We donned our snowshoes, yes, the ones that look like high-tech tennis racquets strapped to your feet, and set off into the forest.  Plan A rapidly turned into plan B or maybe C and, to cut a long story short, we improvised our own mini-campsite in a clearing.  Like a Nordic Mary Poppins, my friend produced a stove, spirit, a pan, a container of pea and ham soup, rye bread sandwiches, teabags and a flask of boiling water from her rucksack.  She announced that we would eat like the Finnish army on winter manoeuvres, and I believed her.   There was much hilarity as members of the party fell over or struggled to regain their footing.  The forest was sparkling white in the mid-day sun but, by definition, we were off piste and this townie was secretly relieved to see civilisation in the form of ski-tracks.  “Ski-ing” to a Finn is what we would call cross-country ski-ing.  They slightly despise downhill ski-ing as being aided by chairlifts on the way up and gravity on the way down.

That evening, a different Mensan friend hosted an event where, after yet another delicious meal, the ladies made soap. This modern alchemy is a scientific process involving lye, fat, scent and colouring.  My contribution was providing moral support i.e. chatting at the table and taking the occasional photo.

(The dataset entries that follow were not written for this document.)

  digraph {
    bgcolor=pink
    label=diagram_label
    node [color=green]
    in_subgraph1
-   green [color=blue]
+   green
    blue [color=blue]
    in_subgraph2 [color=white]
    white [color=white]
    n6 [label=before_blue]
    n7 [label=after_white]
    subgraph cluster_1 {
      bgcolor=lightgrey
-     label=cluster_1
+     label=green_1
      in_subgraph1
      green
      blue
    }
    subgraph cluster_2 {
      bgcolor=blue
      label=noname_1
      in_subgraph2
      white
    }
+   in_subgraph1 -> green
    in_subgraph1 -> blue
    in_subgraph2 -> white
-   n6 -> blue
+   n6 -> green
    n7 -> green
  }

Next day, in brilliant sunshine and -10°, I set off on a scenic walk across the bridge to look at the town from the other side. After Rovaniemi was razed to the ground by the Germans in 1944, it was reconstructed according to a “reindeer plan” by the famous architect Alvar Aalto.  Maybe the antlers and back are better appreciated from the air.  Certainly the buildings blend sympathetically into the snow, and provided some stunning images. 

That evening, we returned to the same friend’s house for a gourmet meal of local delights.  A savoury mushroom soup, then whitefish with a chef’s salad, wild mushroom sauce and Lappish potatoes, followed by a fruit soup (a compôte of hand-collected berries) and Chantilly cream, all washed down by a non-alcoholic beverage made from blackcurrant leaves.  By now, I knew to serve myself!

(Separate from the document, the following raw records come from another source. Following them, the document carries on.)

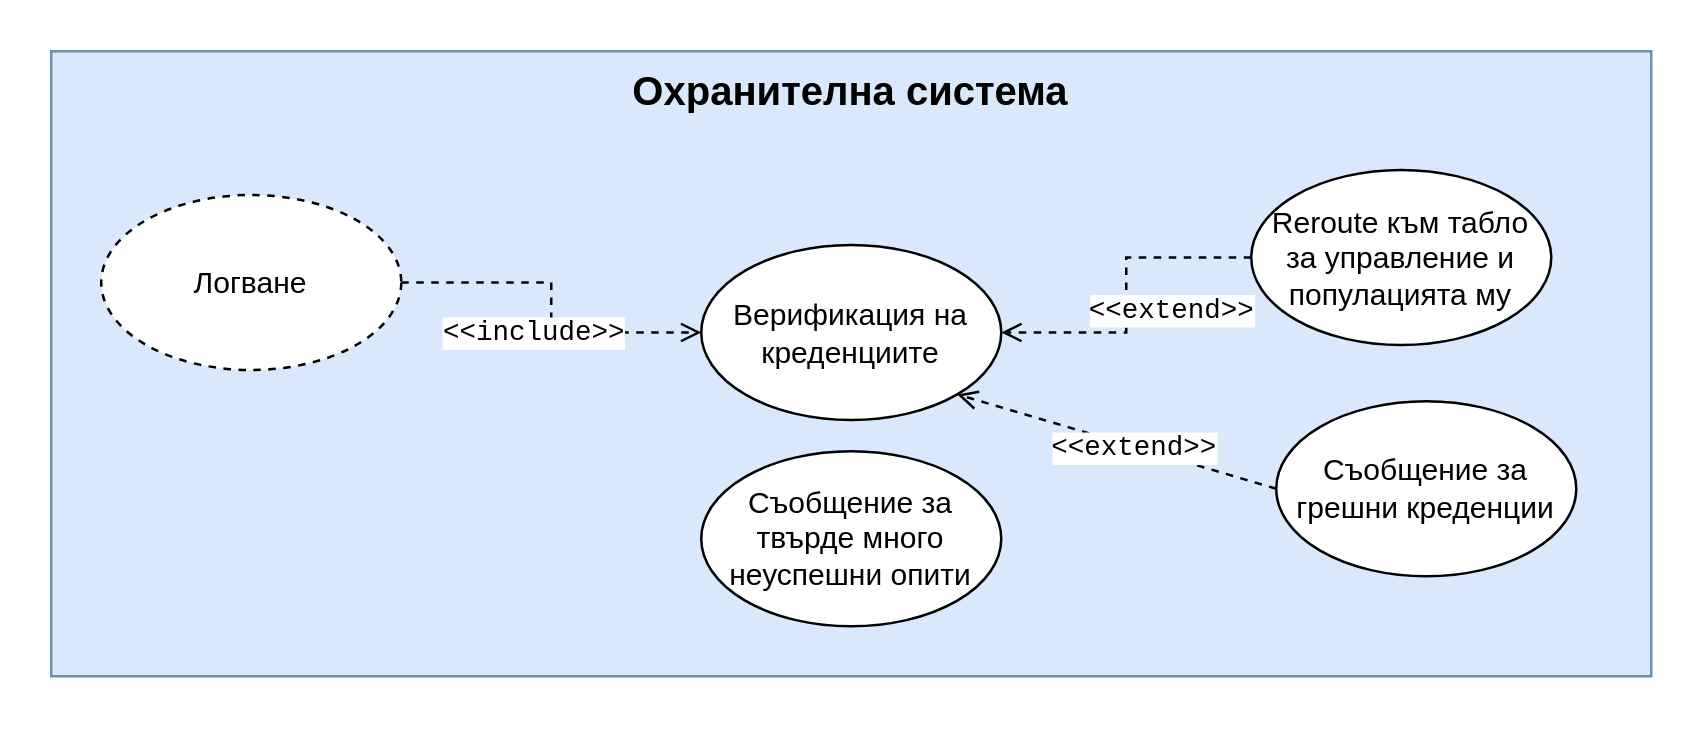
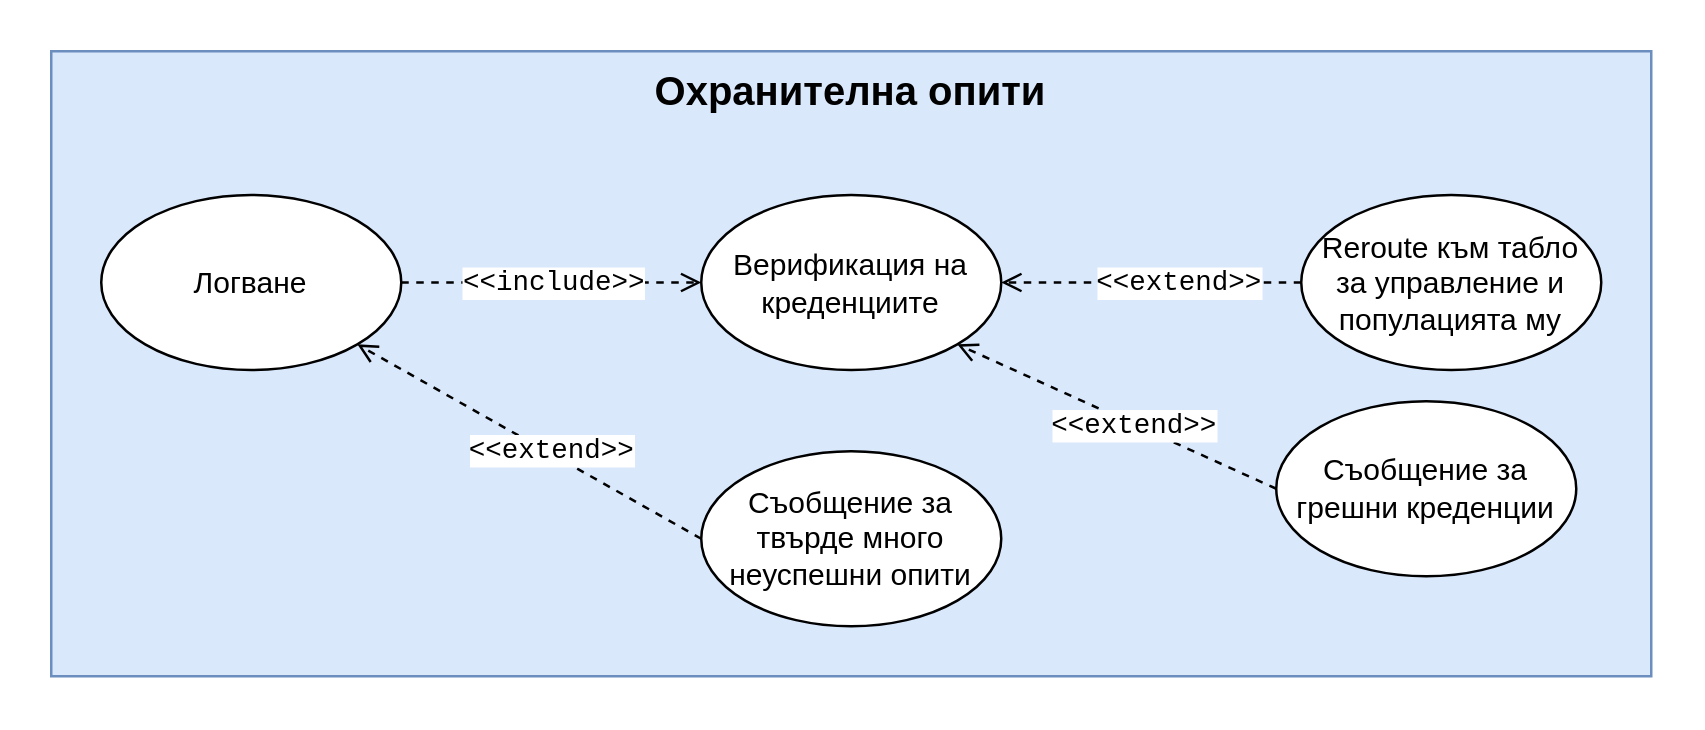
  <mxCell id="0" />
  <mxCell id="1" parent="0" />
- <mxCell id="2" value="Охранителна система" style="whiteSpace=wrap;html=1;verticalAlign=top;fillColor=#dae8fc;fillStyle=solid;fontStyle=1;fontSize=16;strokeColor=#6c8ebf;" parent="1" vertex="1"><mxGeometry x="20" y="20" width="640" height="250" as="geometry" /></mxCell>
+ <mxCell id="2" value="Охранителна опити" style="whiteSpace=wrap;html=1;verticalAlign=top;fillColor=#dae8fc;fillStyle=solid;fontStyle=1;fontSize=16;strokeColor=#6c8ebf;" parent="1" vertex="1"><mxGeometry x="20" y="20" width="640" height="250" as="geometry" /></mxCell>
  <mxCell id="3" style="edgeStyle=orthogonalEdgeStyle;rounded=0;orthogonalLoop=1;jettySize=auto;html=1;entryX=0;entryY=0.5;entryDx=0;entryDy=0;dashed=1;endArrow=open;endFill=0;" parent="1" source="5" target="6" edge="1"><mxGeometry relative="1" as="geometry" /></mxCell>
  <mxCell id="4" value="&amp;lt;&amp;lt;include&amp;gt;&amp;gt;" style="edgeLabel;html=1;align=center;verticalAlign=middle;resizable=0;points=[];fontFamily=Courier New;" parent="3" vertex="1" connectable="0"><mxGeometry x="0.249" y="3" relative="1" as="geometry"><mxPoint x="-15" y="3" as="offset" /></mxGeometry></mxCell>
- <mxCell id="5" value="Логване" style="ellipse;whiteSpace=wrap;html=1;dashed=1;" parent="1" vertex="1"><mxGeometry x="40" y="77.5" width="120" height="70" as="geometry" /></mxCell>
- <mxCell id="6" value="Верификация на креденциите" style="ellipse;whiteSpace=wrap;html=1;" parent="1" vertex="1"><mxGeometry x="280" y="97.5" width="120" height="70" as="geometry" /></mxCell>
+ <mxCell id="5" value="Логване" style="ellipse;whiteSpace=wrap;html=1;" parent="1" vertex="1"><mxGeometry x="40" y="77.5" width="120" height="70" as="geometry" /></mxCell>
+ <mxCell id="6" value="Верификация на креденциите" style="ellipse;whiteSpace=wrap;html=1;" parent="1" vertex="1"><mxGeometry x="280" y="77.5" width="120" height="70" as="geometry" /></mxCell>
  <mxCell id="7" style="rounded=0;orthogonalLoop=1;jettySize=auto;html=1;exitX=0;exitY=0.5;exitDx=0;exitDy=0;endArrow=open;endFill=0;dashed=1;entryX=1;entryY=1;entryDx=0;entryDy=0;" parent="1" source="9" target="6" edge="1"><mxGeometry relative="1" as="geometry"><mxPoint x="400" y="110" as="targetPoint" /></mxGeometry></mxCell>
  <mxCell id="8" value="&amp;lt;&amp;lt;extend&amp;gt;&amp;gt;" style="edgeLabel;html=1;align=center;verticalAlign=middle;resizable=0;points=[];fontFamily=Courier New;" parent="7" vertex="1" connectable="0"><mxGeometry x="-0.04" y="-2" relative="1" as="geometry"><mxPoint x="3" y="4" as="offset" /></mxGeometry></mxCell>
  <mxCell id="9" value="Съобщение за грешни креденции" style="ellipse;whiteSpace=wrap;html=1;" parent="1" vertex="1"><mxGeometry x="510" y="160" width="120" height="70" as="geometry" /></mxCell>
  <mxCell id="10" style="edgeStyle=orthogonalEdgeStyle;rounded=0;orthogonalLoop=1;jettySize=auto;html=1;exitX=0;exitY=0.5;exitDx=0;exitDy=0;entryX=1;entryY=0.5;entryDx=0;entryDy=0;endArrow=open;endFill=0;dashed=1;" parent="1" source="12" target="6" edge="1"><mxGeometry relative="1" as="geometry" /></mxCell>
  <mxCell id="11" value="&amp;lt;&amp;lt;extend&amp;gt;&amp;gt;" style="edgeLabel;html=1;align=center;verticalAlign=middle;resizable=0;points=[];fontFamily=Courier New;" parent="10" vertex="1" connectable="0"><mxGeometry x="0.104" y="1" relative="1" as="geometry"><mxPoint x="16" y="-1" as="offset" /></mxGeometry></mxCell>
- <mxCell id="12" value="Reroute към табло за управление и популацията му" style="ellipse;whiteSpace=wrap;html=1;" parent="1" vertex="1"><mxGeometry x="500" y="67.5" width="120" height="70" as="geometry" /></mxCell>
+ <mxCell id="12" value="Reroute към табло за управление и популацията му" style="ellipse;whiteSpace=wrap;html=1;" parent="1" vertex="1"><mxGeometry x="520" y="77.5" width="120" height="70" as="geometry" /></mxCell>
+ <mxCell id="13" style="rounded=0;orthogonalLoop=1;jettySize=auto;html=1;exitX=0;exitY=0.5;exitDx=0;exitDy=0;entryX=1;entryY=1;entryDx=0;entryDy=0;endArrow=open;endFill=0;dashed=1;" parent="1" source="15" target="5" edge="1"><mxGeometry relative="1" as="geometry" /></mxCell>
+ <mxCell id="14" value="&amp;lt;&amp;lt;extend&amp;gt;&amp;gt;" style="edgeLabel;html=1;align=center;verticalAlign=middle;resizable=0;points=[];fontFamily=Courier New;" parent="13" vertex="1" connectable="0"><mxGeometry x="-0.583" y="-1" relative="1" as="geometry"><mxPoint x="-32" y="-18" as="offset" /></mxGeometry></mxCell>
  <mxCell id="15" value="Съобщение за твърде много неуспешни опити" style="ellipse;whiteSpace=wrap;html=1;" parent="1" vertex="1"><mxGeometry x="280" y="180" width="120" height="70" as="geometry" /></mxCell>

You have to plug your car in overnight to stop it freezing
I was fascinated to see how Finns drove in their winter conditions, which prevail for at least six months of the year.  The municipality sends the snow ploughs out quickly, but there is permanent compacted snow on the roads and pavements.  Finns drive with a confidence brought about by obligatory winter tyres, a three part driving test and long experience.  No wonder they are world rally champions.  In the same conditions, which we might have for a week or two in the UK, we crawl along.  Of course, you can over-do the confidence.  I was slightly nervous as the airport taxi driver chatted away on his phone and looked at paperwork while driving back to town on the frozen dual carriageway. 

All too soon, it was the last day.  My case  was full of bulky winter clothes, so I only squeezed in two tubs of lingonberry and blueberry preserves and a packet of xylitol chewing-gum. I was mildly apprehensive about the return journey.  The day after I flew out, winter struck the UK with a vengeance. Nevertheless, I surmised correctly that winter conditions were nothing new to Finnair and I returned to Heathrow without incident (and with my luggage, despite that 35 minute layover).

All in all, a fabulous weekend.  The Arctic temperatures were melted by the warmth of my welcome.  I was hypnotised by the magical landscape and I learned to respect the cold.  There was only one disappointment.  Not even those resourceful Arctic Mensans were able to conjure up the “foxfires”.  However, there is a simple solution.  I have to go back.